I noticed that too  he must have been extra special!


----------



## AmbikaGR (Dec 31, 2007)

Ljilly28 said:


> He might be the only dog to have two threads posted simultaneously on GRF. Maybe the moderators would combine this one with Hank's?



I think a dog of this stature is well served with two threads. One in the Rainbow Bridge section and the the other in the Field section.


----------



## Ljilly28 (Jan 22, 2008)

One thing that really gets me sentimental is that Speaker was alive so long as to be one of my Grampa Joe's favorite goldens, and my grandfather passed away in 2004. Now that is a long life& career for a dog!


----------



## AmberSunrise (Apr 1, 2009)

RIP Speaker - you legend will continue. Thank you for all you were.


----------



## Pointgold (Jun 6, 2007)

Speaker was a handsome and incredibly talented dog, and he was a very influential sire - his contributions to the breed are indeed impressive.

He lived a grand 15 years... RIP, Mr. Speaker.


----------



## sammydog (Aug 23, 2008)

Speaker was a legend in the breed, I have never had the pleasure of meeting him, but I have trained with some of his kids.

RIP Speaker

It seems like the list of living AFCs keeps getting shorter...


----------



## Bogey's Mom (Dec 23, 2008)

Thanks for sharing this, Jill!
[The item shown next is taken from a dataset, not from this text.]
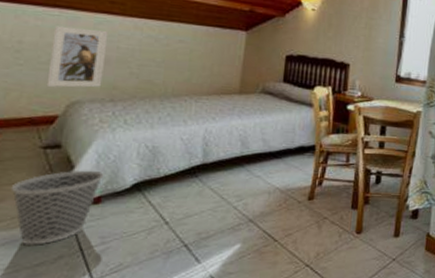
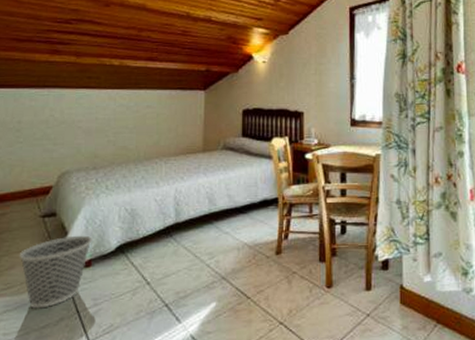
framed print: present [46,26,109,88] -> none [41,104,88,160]

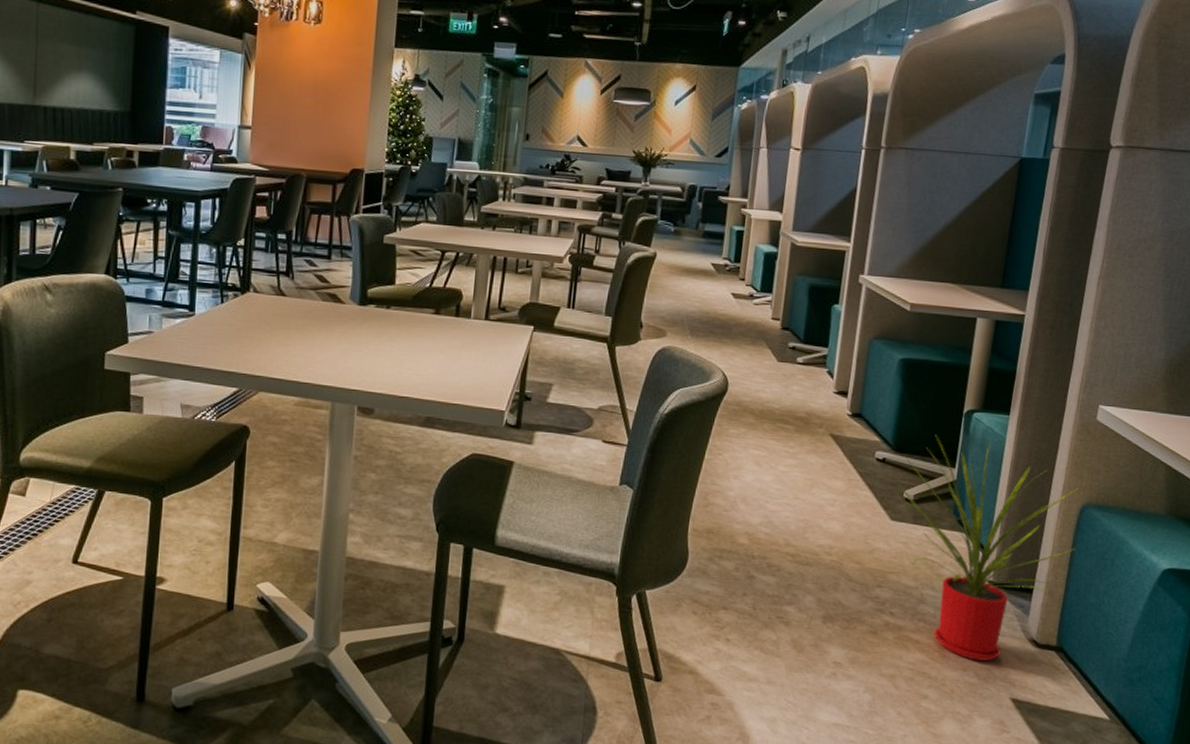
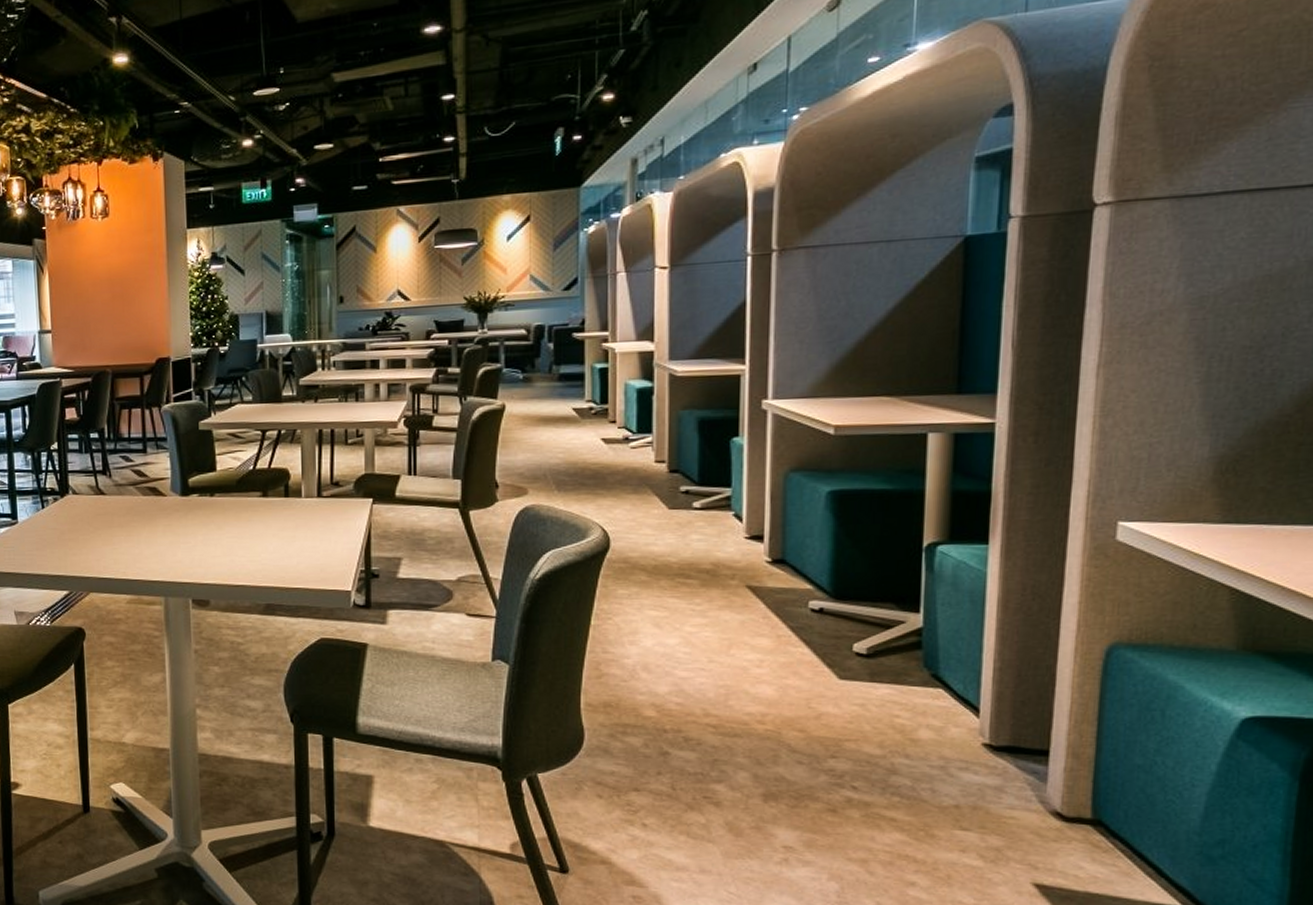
house plant: present [898,435,1080,661] -> none [844,576,1105,839]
Run free, beautiful Speaker! Thanks for all you gave us!


----------



## rappwizard (May 27, 2009)

A member of my breed club came back from Indiana just recently with an adorable red-headed Speaker grandson. What a nice pedigree--she is hoping to not only get working titles, but also a CCA--structure has the potential.
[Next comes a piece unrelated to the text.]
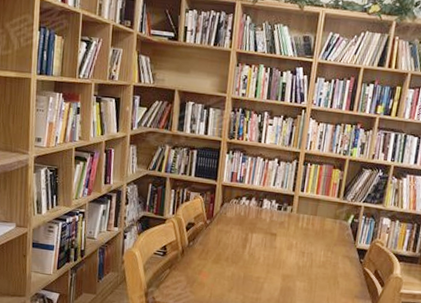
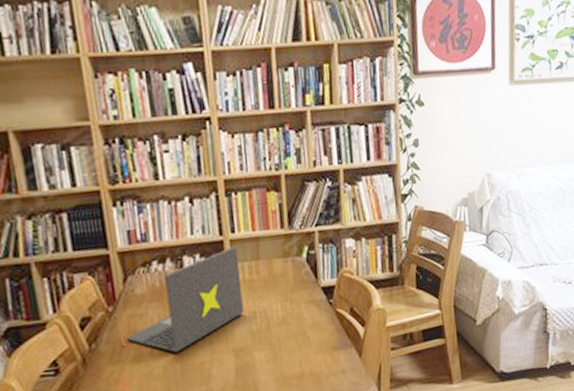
laptop: none [211,201,303,265] -> present [123,246,244,353]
My condolences to the owners and breeders; his legacy will live on thru his talented kids and grandkids.


----------



## hawtee (Nov 1, 2006)

Lorie sent this out to some of us last week and has just now posted it on her site. It is well worth reading.
http://www.rosehillretrievers.com/speaker/index.htm


----------



## tippykayak (Oct 27, 2008)

Good night sweet prince. Good boy.


----------



## Debles (Sep 6, 2007)

How wonderful he had such a long happy life. Godspeed Speaker.


----------



## Penny & Maggie's Mom (Oct 4, 2007)

hawtee said:


> Lorie sent this out to some of us last week and has just now posted it on her site. It is well worth reading.
> http://www.rosehillretrievers.com/speaker/index.htm


What a beautiful, love filled tribute. I have tears streaming down my face. How blessed they both are to have shared so many years and such a love.


----------



## my4goldens (Jan 21, 2009)

He will be missed. Rest in peace, Speaker.


----------



## Swampcollie (Sep 6, 2007)

Speaker's influence will be felt for many generations. He was a very nice dog. I have trained several Speaker kids and it's clear that a lot of Speaker comes through. 
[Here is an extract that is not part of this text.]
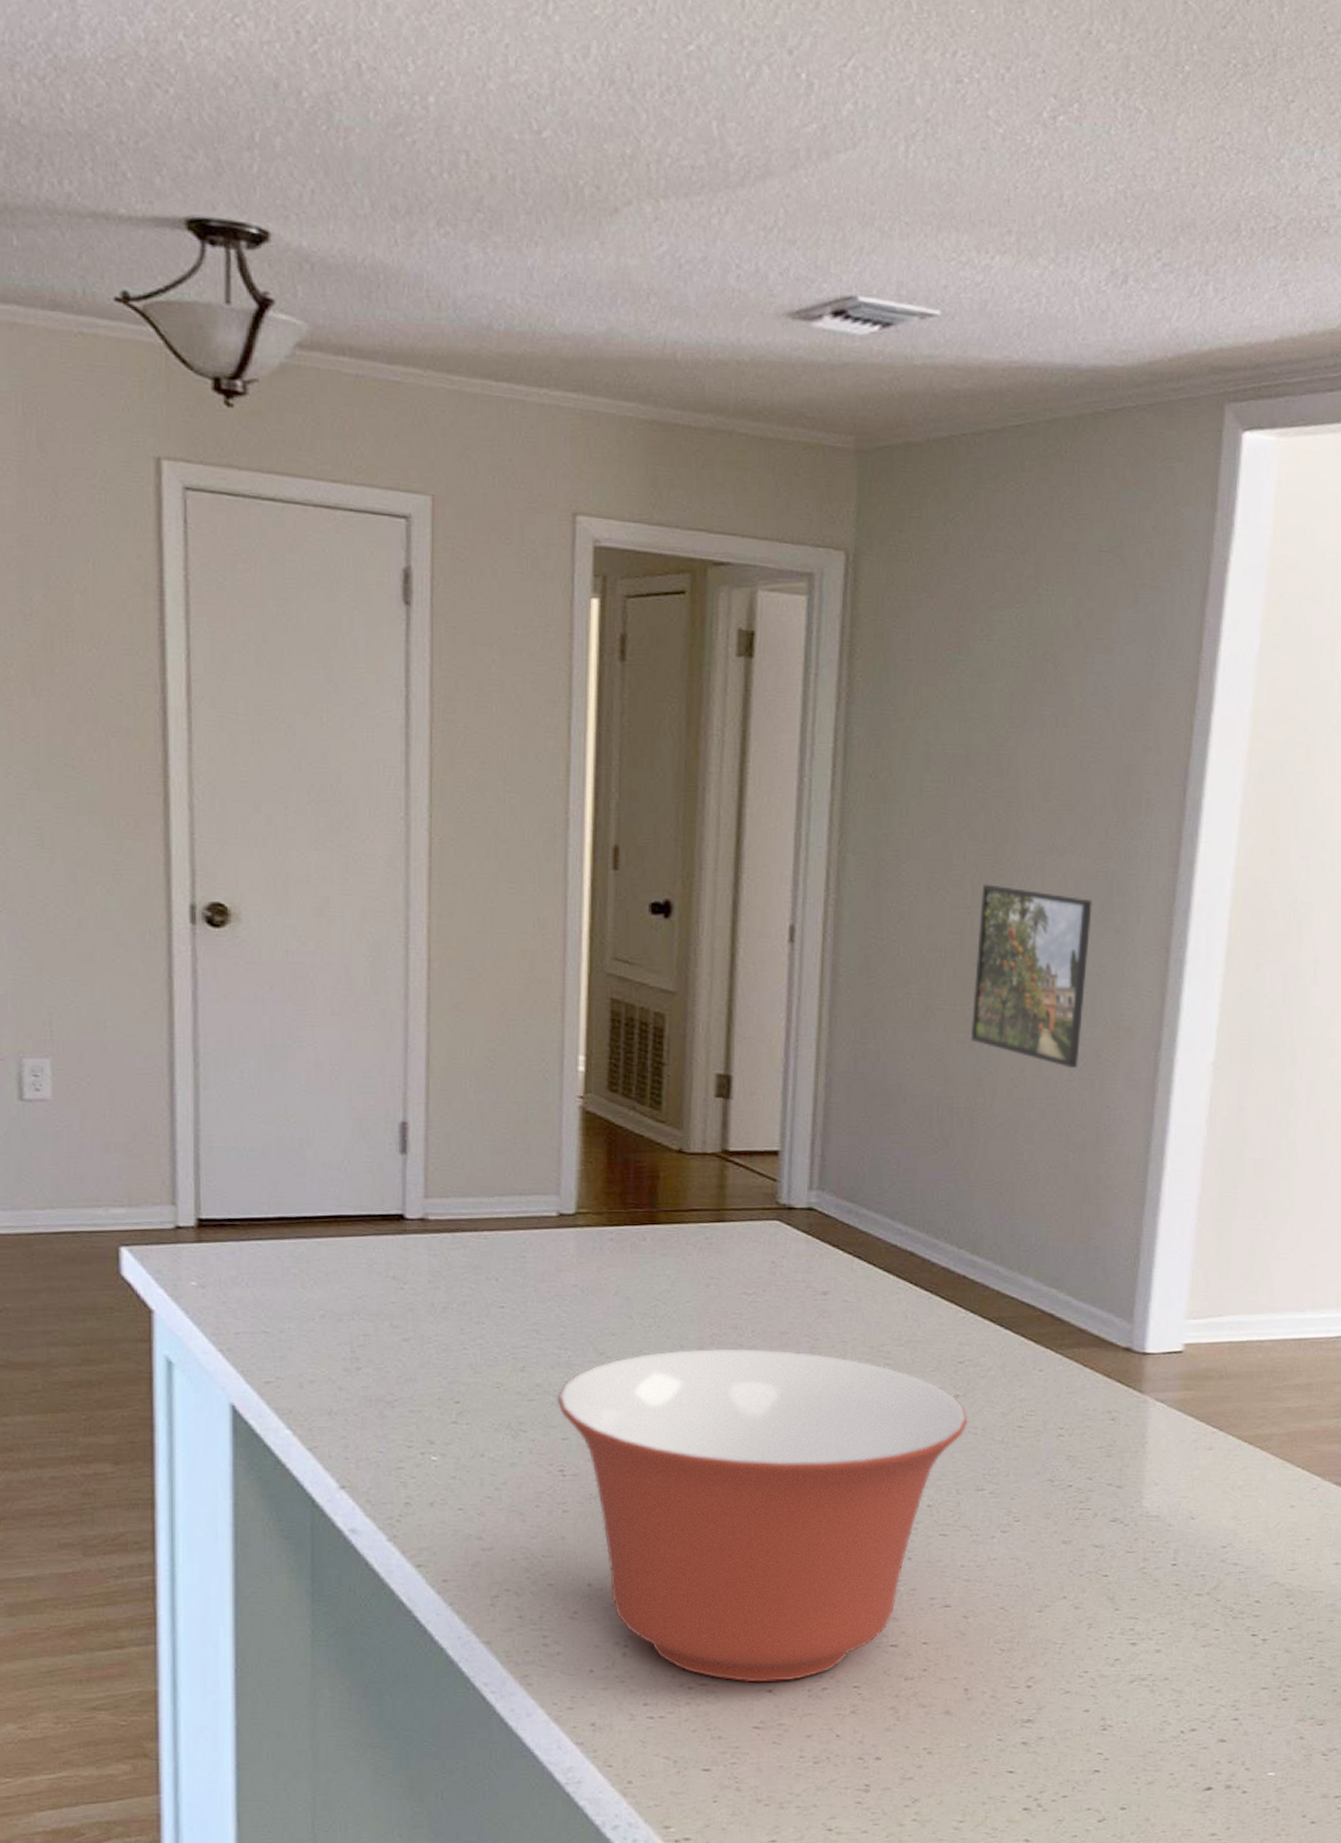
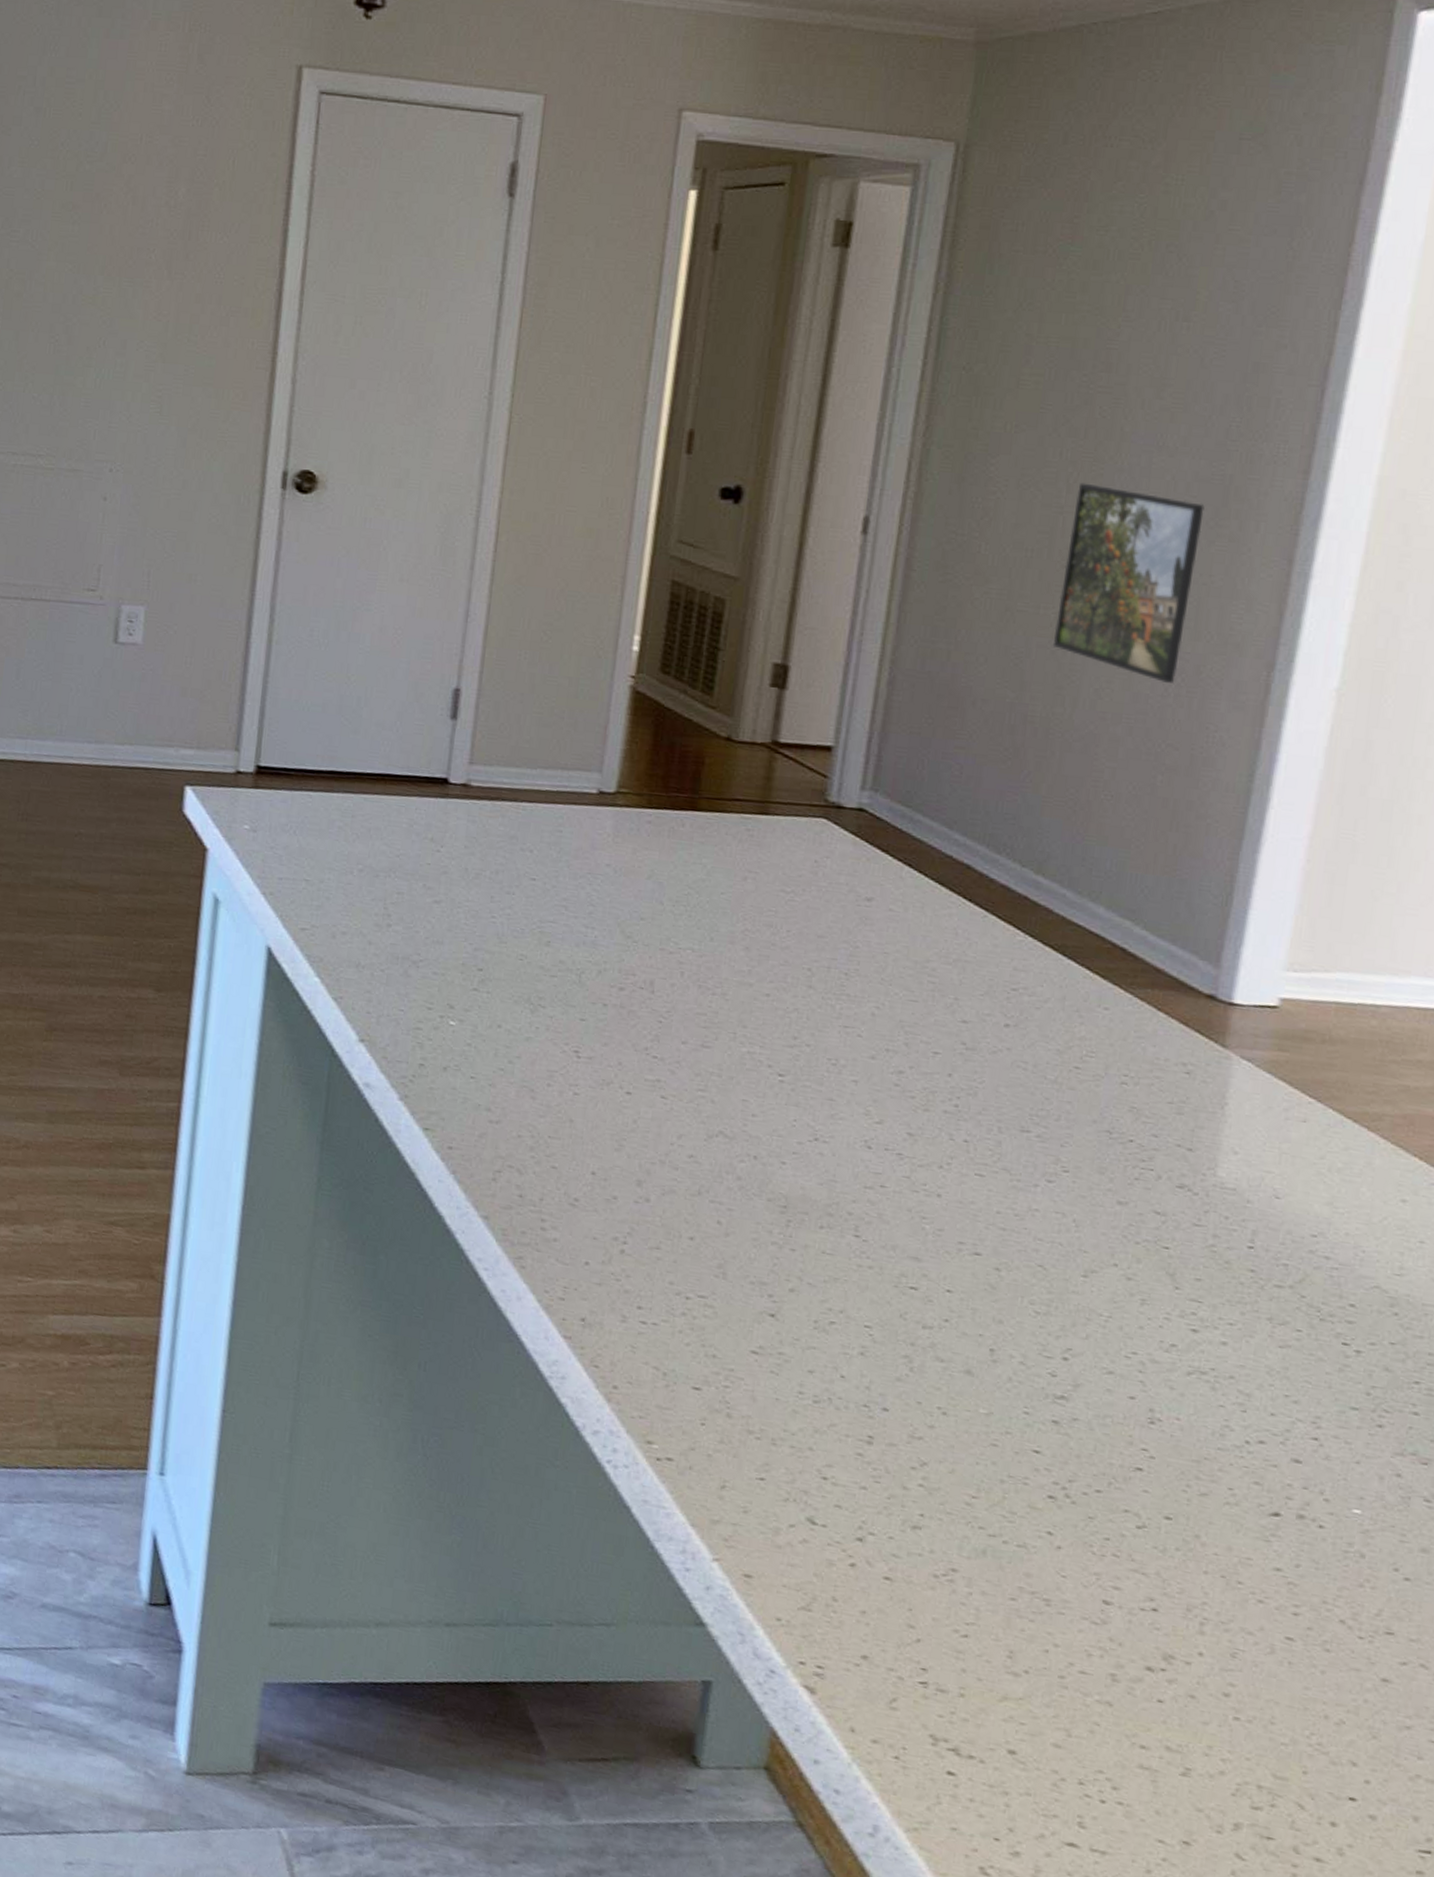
mixing bowl: present [557,1348,968,1683] -> none [578,942,1018,1309]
RIP Speaker you had a long ride and you left your mark on the world.


----------



## Maxs Mom (Mar 22, 2008)

hawtee said:


> Lorie sent this out to some of us last week and has just now posted it on her site. It is well worth reading.
> http://www.rosehillretrievers.com/speaker/index.htm


I read this today on RTF. Let me say with my situation it made me cry! 

I don't know the dog or the owner, my condolences. This dog was obviously loved very much.


----------



## Bogey's Mom (Dec 23, 2008)

http://www.youtube.com/watch?v=rz-G3o6dzBo

Here is an awesome video tribute to him too!


----------



## Ljilly28 (Jan 22, 2008)

Okay, I just watched that tribute, and tears spilled down my face into my coffee cup! (It's 4:24 am).


----------